Parliament convened on Monday without Suu Kyi and the other members of the National League for Democracy (NLD). The Nobel peace prize winner said it was not a boycott. Instead, the pro-democracy NLD was postponing its entry into parliament over a dispute about the oath of office.

"We are staying true to our principles," NLD party spokesman Nyan Win said.

The loyalty oath states that parliamentarians pledge to "safeguard" the constitution instituted by the military junta in 2010. The NLD had asked Myanmar's President Thein Sein to allow them to pledge they would "respect" the constitution.

From Tokyo, where he is in the midst of a five-day visit, Thein Sein said he had no plans to change the loyalty oath, Japanese media reported.

"She has to decide whether she will enter the parliament or not," he said, according to the Nikkei newspaper.

The 37 NLD members were elected to parliament in by-elections on April 1.
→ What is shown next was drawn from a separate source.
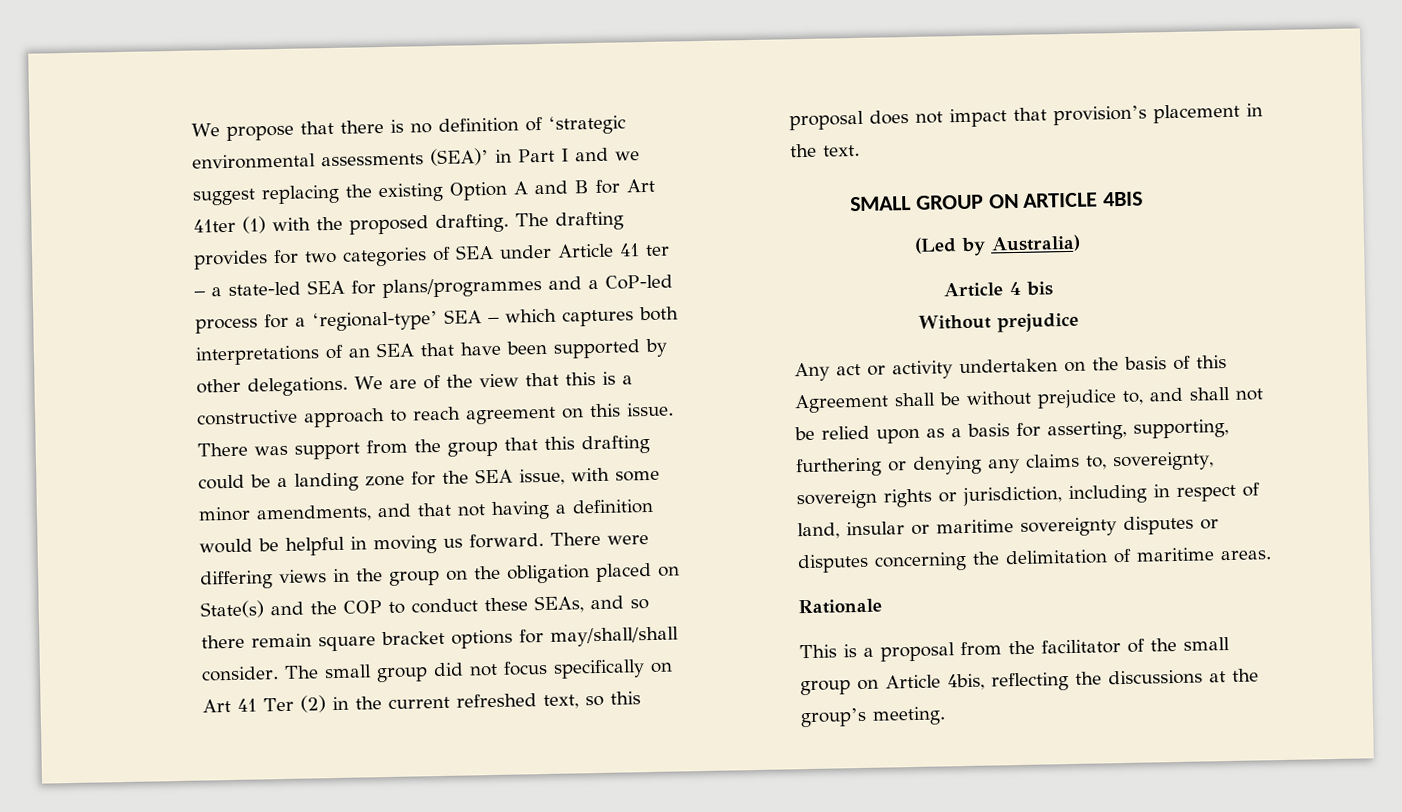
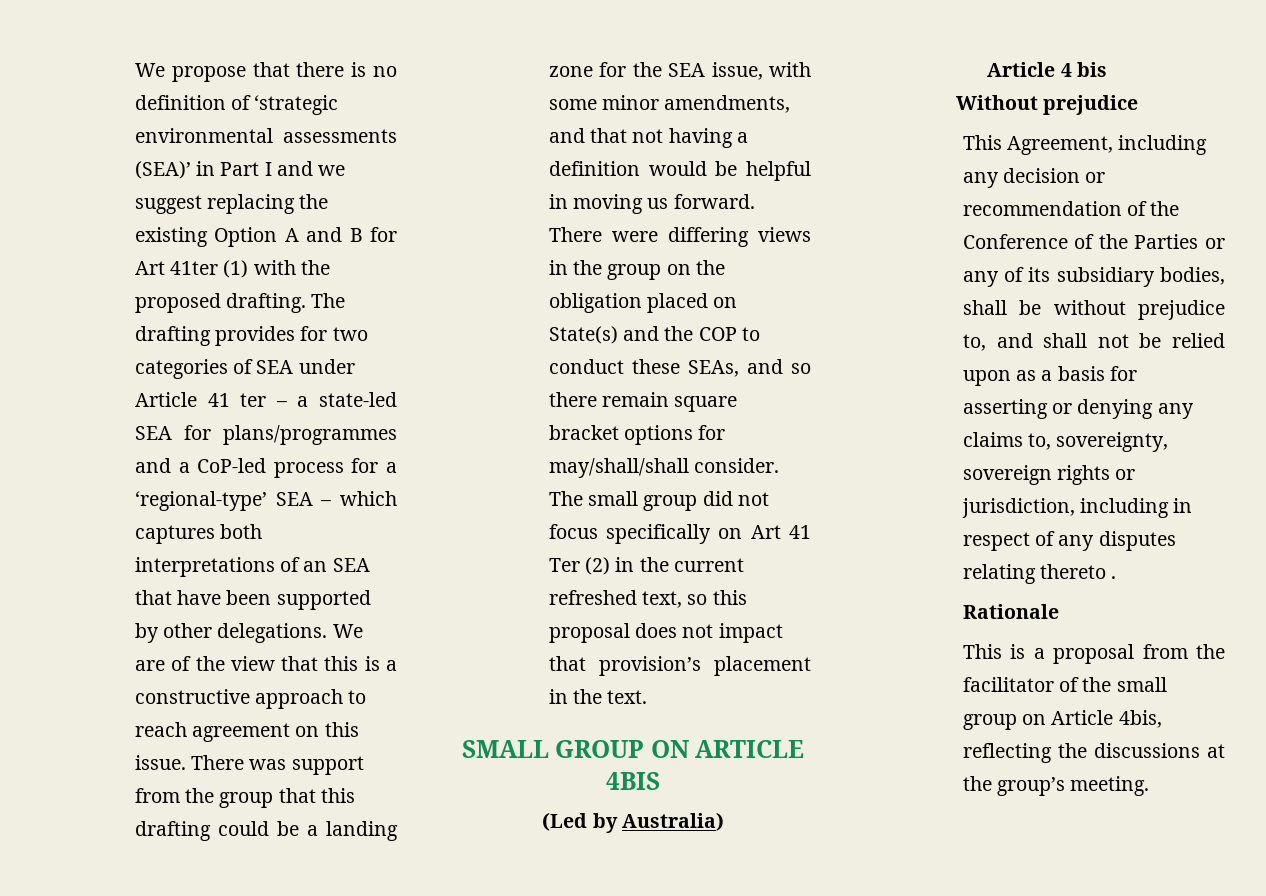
[793,355,1227,382] [793,393,889,414] Any act or activity undertaken on the basis of this Agreement -> [962,135,1208,155] [962,168,1106,188] [962,201,1180,216] [962,234,1225,249] [962,267,1225,287] This Agreement, including any decision or recommendation of the Conference of the Parties or any of its subsidiary bodies,
[1046,418,1229,441] [795,457,882,478] asserting, supporting, furthering -> [962,399,1048,419] asserting
[796,515,1219,540] [796,547,1272,574] land, insular or maritime sovereignty disputes or disputes concerning the delimitation of maritime areas. -> [1058,531,1176,551] [962,564,1117,584] any disputes relating thereto .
The party boycotted parliamentary elections in 2010, refusing to take a similarly worded oath required under party registration laws. The laws were changed and the NLD rejoined the political mainstream last year.

The row over the oath came ahead of a European Union meeting in Luxembourg on Monday at which the bloc's foreign ministers were expected to lift sanctions on Myanmar to reward the government for its reform efforts.